LONDON — Daniella Helayel, who briefly became the world’s most famous designer when Kate Middleton donned a royal blue jersey Issa dress the day her engagement to Prince William became public in 2010, has returned with a new women’s collection called Dhela.
Helayel, the founder and former creative director of Issa, will be selling her spring 2017 collection of breezy dresses, tops and trousers at Showroom Seven in New York starting Friday, and through the same showroom in Paris.
While the signature Helayel details are all there — the figure-flattering shapes, punchy colors and nature-inspired prints — this collection is a departure from the knee-grazing, jersey Issa dresses that were a mainstay of many a socialite’s wardrobe until Helayel exited the label in 2013.
“Dhela is very bohemian, laid-back, elegant — and there’s very little jersey,” said the Brazilian designer from her studio in southwest London. “It’s what I feel like right now — I want to wear long dresses — and some glitter. The clothes are meant for summer in St.

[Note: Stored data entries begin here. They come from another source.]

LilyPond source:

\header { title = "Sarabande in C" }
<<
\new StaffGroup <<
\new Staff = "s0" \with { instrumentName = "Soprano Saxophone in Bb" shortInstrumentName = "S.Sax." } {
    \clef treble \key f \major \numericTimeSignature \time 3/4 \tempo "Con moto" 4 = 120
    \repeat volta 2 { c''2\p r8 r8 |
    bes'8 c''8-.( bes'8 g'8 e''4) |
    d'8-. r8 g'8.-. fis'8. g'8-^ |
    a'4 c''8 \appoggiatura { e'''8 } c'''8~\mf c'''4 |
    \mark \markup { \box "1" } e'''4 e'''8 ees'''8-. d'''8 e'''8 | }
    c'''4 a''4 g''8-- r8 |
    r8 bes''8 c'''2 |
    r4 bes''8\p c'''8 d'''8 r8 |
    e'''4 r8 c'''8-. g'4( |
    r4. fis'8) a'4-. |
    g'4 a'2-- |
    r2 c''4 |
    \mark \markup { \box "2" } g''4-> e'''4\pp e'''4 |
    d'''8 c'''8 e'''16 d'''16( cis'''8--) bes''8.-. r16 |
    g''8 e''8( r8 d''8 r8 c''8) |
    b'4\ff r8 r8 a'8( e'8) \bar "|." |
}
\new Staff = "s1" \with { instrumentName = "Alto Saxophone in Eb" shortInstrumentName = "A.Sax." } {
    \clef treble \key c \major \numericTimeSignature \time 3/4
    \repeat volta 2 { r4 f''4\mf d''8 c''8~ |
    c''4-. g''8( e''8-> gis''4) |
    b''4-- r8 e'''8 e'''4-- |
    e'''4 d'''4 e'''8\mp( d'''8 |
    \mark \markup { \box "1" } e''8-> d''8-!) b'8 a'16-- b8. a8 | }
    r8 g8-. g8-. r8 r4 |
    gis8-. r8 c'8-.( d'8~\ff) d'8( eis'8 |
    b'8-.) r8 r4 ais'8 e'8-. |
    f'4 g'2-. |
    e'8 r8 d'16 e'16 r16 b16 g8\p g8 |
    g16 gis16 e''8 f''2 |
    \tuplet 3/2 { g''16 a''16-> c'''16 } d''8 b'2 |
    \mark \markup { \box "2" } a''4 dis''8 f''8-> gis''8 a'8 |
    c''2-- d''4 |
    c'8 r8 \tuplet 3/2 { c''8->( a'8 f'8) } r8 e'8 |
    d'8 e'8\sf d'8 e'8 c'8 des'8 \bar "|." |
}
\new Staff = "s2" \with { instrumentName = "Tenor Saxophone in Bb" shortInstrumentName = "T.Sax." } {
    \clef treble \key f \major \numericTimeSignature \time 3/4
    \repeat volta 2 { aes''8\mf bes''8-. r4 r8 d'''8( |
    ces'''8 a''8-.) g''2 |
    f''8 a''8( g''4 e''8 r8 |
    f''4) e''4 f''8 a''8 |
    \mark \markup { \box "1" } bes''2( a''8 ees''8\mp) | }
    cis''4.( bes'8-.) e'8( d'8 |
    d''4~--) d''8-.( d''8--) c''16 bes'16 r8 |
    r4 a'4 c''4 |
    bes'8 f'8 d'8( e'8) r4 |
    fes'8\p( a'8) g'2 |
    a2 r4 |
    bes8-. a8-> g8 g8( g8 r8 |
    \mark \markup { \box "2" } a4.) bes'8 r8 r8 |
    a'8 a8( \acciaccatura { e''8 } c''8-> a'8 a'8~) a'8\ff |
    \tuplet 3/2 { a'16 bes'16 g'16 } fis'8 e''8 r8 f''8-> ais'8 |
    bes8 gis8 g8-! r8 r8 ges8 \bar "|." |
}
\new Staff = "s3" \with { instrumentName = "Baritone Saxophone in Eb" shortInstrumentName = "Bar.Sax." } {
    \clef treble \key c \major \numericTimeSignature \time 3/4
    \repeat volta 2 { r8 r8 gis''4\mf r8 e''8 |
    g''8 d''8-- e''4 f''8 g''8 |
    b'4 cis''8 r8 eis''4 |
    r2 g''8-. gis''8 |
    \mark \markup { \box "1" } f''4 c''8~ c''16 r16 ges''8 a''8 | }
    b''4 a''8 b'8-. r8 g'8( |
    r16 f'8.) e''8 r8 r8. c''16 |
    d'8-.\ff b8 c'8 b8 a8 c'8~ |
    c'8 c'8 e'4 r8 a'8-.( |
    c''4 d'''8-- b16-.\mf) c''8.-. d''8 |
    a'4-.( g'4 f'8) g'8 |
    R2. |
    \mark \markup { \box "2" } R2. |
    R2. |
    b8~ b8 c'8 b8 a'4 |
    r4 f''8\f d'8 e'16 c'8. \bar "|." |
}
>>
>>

Tropez or Ibiza.”
The collection is full of fabrics including crepe de chine, double georgette, stretch satin, cotton lace and silks adorned with fine silver or gold threads.
There are lightweight cotton caftans and belted shirt or tiered styles; long dresses with halter tops, fitted waists or cutout backs; wide-leg jumpsuits, pajama trousers; off-the-shoulder tops, and long skirts.
More fitted styles include A-line cotton lace dresses with long sleeves and high necks, scoop-neck ones with inset fabric bands at the waist, or Forties-inspired styles.
An orchid print — abstract, exploded or done in repeating patterns — runs through the collection. There are also lots of thick and thin diagonal stripes, while the color palette includes deep blue and green, red, fuchsia, faded pink and gold. The average price is about $500-$600 pounds ($667 to $801).
Helayel said her aim is to develop Dhela into a lifestyle brand. She’s already whipped up a few girls’ cotton dresses and tops so daughters can coordinate with mothers on the beach, and the next step will be a few pieces of men’s wear, including a Hawaiian-style shirt and swimming trunks.
“I want to create as many beautiful and flattering clothes as I can — and I have an overload of ideas,” said Helayel.
Helayel quit Issa two years after selling a 51 percent stake to Camilla Al Fayed, who shuttered the label last year. Over the past three years, Helayel pursued personal interests such as art and travel, did some design consulting, and most recently worked with the British high street retailer Monsoon on a capsule range of dresses resembling her old designs for Issa.
Helayel founded Issa in 2001, and at its height the label sold in 43 countries, at more than 350 doors.
She said the new collection’s name, Dhela, has multiple meanings. It’s a nod to her first and last names, and also a spin on the word “dela,” which means “hers” in Portuguese. The designer said this time around, the label will most definitely remain her own.
“No one is going to take it away,” she said.